---- SOURCE TEXT

I don't intend to speak at any length about it. It is, I think, in large part self-explanatory. The one comment which is perhaps worth noting is that if one looks at the document as a whole, it is clear that what we have been invited to consider are matters of, incidental and consequential upon alleged sexual assaults.

One or two people who have contacted us in the last couple of weeks have read some of the material as suggesting that we may be taking a general assessment of the Police Complaints Authority and, subject to anyone wanting to make submissions and persuade us to the contrary, that is not our reading of the document at all. What we are being asked to look at are situations where there have been complaints made to the police, and that is the first thing I think to be noted. There are some people who have written in drawing to our attention matters where they say they were the subject of inappropriate behaviour but there was no reference to the police in any form. Those matters would not fall within our Terms of Reference.

Secondly, it is complaints of sexual assault or similar behaviour made against police officers or people closely associated with them.

So, it is not part of our task to look at general issues relating to sexual complaints but only those which are specifically that. So that, if you fall within the first two hurdles, or overcome the first two hurdles, the next issue then is the question of how the police authorities responded to the complaints they received, and our task will be to assess, evaluate and make recommendations with regard to that, and we will be doing this with regard to positions which have existed in the past and the position which exists now.

Now, to speak in those general terms is relatively simple. Dame Margaret and I realise that there may be some nuances which will require a little more refining and sophistication as we move along in this exercise.

The Terms of Reference specifically refer to two particular incidents. So, they obviously are matters about which we need to be concerned and in respect of which there is available material, to a greater or lesser extent, from which we can begin an inquiry.

You will be aware that we invited others who had particular interest to signify and as a result we have received some material which may come within our Terms of Reference. What we are proposing to do is when we are fully up and running, which will be next week, by that I mean we will have a suite of offices on The Quay, where we will have staff available at all times. At the moment wean be contacted via e-mail or by fax, by next week we will have a real human being who can answer a telephone or an office into which people can come. And, as part of the setup of the office, among the initial staff that we intend to engage, will be a person or people who will make direct contact with those who have told us that they have cause for complaint who appear on their face to fall within our Terms of Reference, and we will be engaging someone to indulge in what I call "getting their story", and I use that phrase advisedly, our concern is simply for people to be able to indicate a time, a place, an incident, people who were involved, so that we can get the necessary background material from which the process which the Commission is required to undertake can be looked at.

--------
---- DATA EXCERPT

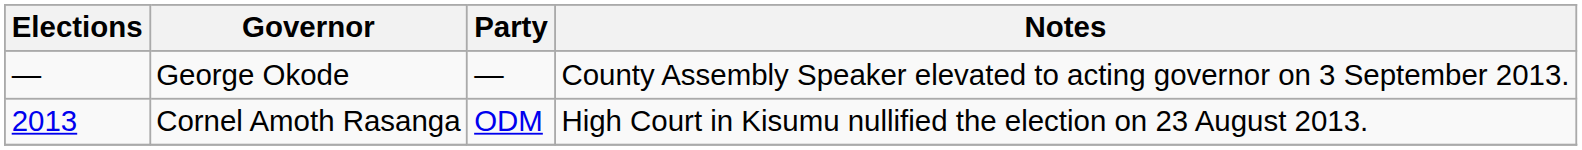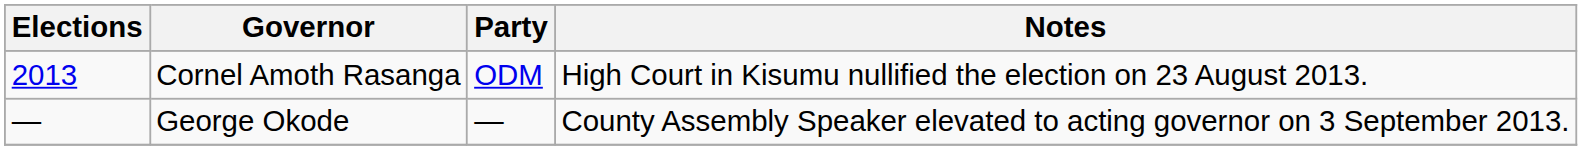rows swapped: Cornel Amoth Rasanga <-> George Okode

--------

**GIVEN REQUEST**
Reproduce word for word the stretch of the inquiry remarks above from "So, it is not" through "which exists now.".

**WORKED ANSWER**
So, it is not part of our task to look at general issues relating to sexual complaints but only those which are specifically that. So that, if you fall within the first two hurdles, or overcome the first two hurdles, the next issue then is the question of how the police authorities responded to the complaints they received, and our task will be to assess, evaluate and make recommendations with regard to that, and we will be doing this with regard to positions which have existed in the past and the position which exists now.